• EXERCISE DETAILS
Please copy every line of the records below that holds the word "pitch".

Extracted records
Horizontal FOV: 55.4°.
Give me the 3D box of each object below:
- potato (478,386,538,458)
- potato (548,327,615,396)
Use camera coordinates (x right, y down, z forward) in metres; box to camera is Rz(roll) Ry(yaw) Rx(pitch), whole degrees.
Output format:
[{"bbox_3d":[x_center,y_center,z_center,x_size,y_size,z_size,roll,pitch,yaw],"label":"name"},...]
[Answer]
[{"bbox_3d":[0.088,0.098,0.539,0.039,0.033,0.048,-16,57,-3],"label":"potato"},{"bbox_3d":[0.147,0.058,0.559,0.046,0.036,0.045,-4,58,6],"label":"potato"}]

• EXERCISE OUTPUT
Use camera coordinates (x right, y down, z forward) in metres; box to camera is Rz(roll) Ry(yaw) Rx(pitch), whole degrees.
[{"bbox_3d":[x_center,y_center,z_center,x_size,y_size,z_size,roll,pitch,yaw],"label":"name"},...]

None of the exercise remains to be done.